Wakefield continued: "At an operational level, WP Rugby has already met with key operational event role-players with regard to incidents of poor behaviour from within certain quarters of the Newlands crowd, during Saturday's Super Rugby clash between the Stormers and the Crusaders.
"WP Rugby will implement the operational recommendations tabled and will also engage with role-players like the broadcaster and SANZAR as to other recommendations for any future Stormers versus Crusaders fixtures at Newlands.
"At a more strategic level, the WPRFU will carefully investigate and consider options around the hosting of any future Stormers versus Crusaders fixtures at Newlands.
"We have one of the most passionate, loyal and knowledgeable supporter bases in rugby union and we will not let any group ruin that. We will ensure that Newlands retains its positioning as one of the most special international grounds to watch rugby."
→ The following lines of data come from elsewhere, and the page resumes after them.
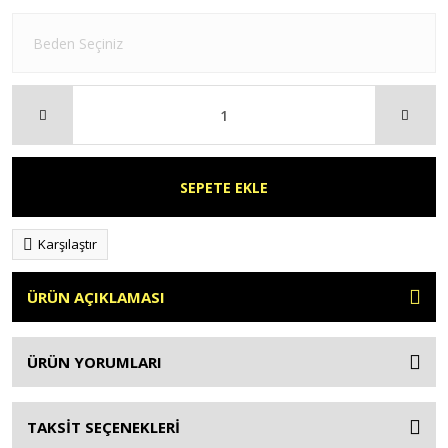
SEPETE EKLE
Karşılaştır
ÜRÜN AÇIKLAMASI
ÜRÜN YORUMLARI
TAKSİT SEÇENEKLERİ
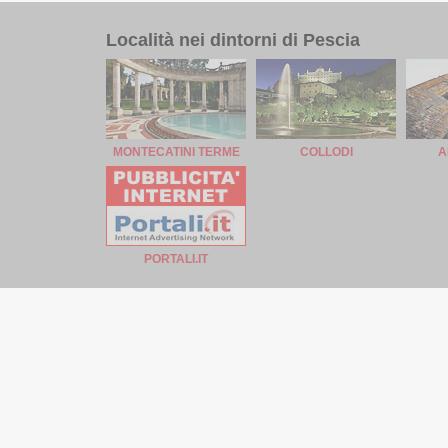
Località nei dintorni di Pescia
MONTECATINI TERME
COLLODI
A
PORTALI.IT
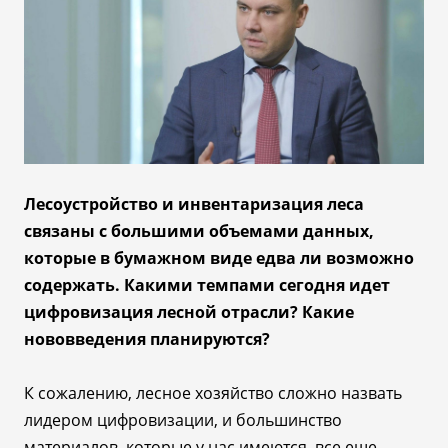
Лесоустройство и инвентаризация леса
связаны с большими объемами данных,
которые в бумажном виде едва ли возможно
содержать. Какими темпами сегодня идет
цифровизация лесной отрасли? Какие
нововведения планируются?
К сожалению, лесное хозяйство сложно назвать
лидером цифровизации, и большинство
материалов, которые у нас имеются, все еще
Wakefield also told the Cape Times in a separate interview that the behaviour of the Cape Crusaders is one of the reasons why the South African Rugby Union is reluctant to stage Tests between the Springboks and All Blacks at Newlands.
Wakefield said the WPRFU had received a letter from SARU stating "enough is enough".
Wakefield confirmed to the newspaper that "he knows" SARU has not scheduled a Test between the Boks and All Blacks at Newlands since 2008 due to the hostile environment between the respective groups of supporters.
"It makes it tougher and tougher to get the All Blacks to play in Cape Town," he told the newspaper.
"I am losing the battle at SARU to convince the executive to play the All Blacks Test in Cape Town. I think all these incidents at Stormers-Crusaders games are the major reason why SARU takes the All Blacks rather to Port Elizabeth or up north," Wakefield was quoted as saying.
Wakefield added that Newlands was fast becoming "Boolands" with fans booing while visiting kickers took aim at goal as well as when teams arrived by bus at the stadium.
Reports also emerged in the media that a Cape Town psychologist, who spoke to one of the Cape Crusaders at half time, was told: "F*k jou, jou wit n**i! [F**k you, you white c**t!]"
The Crusaders supporter reportedly continued: "You white f****ers abused us for decades. Now, those black f***ers are doing the same."
The shaken psychologist told the Cape Argus: "I couldn't believe it. I asked them with a genuine light-hearted curiosity. I didn't think that I would offend them."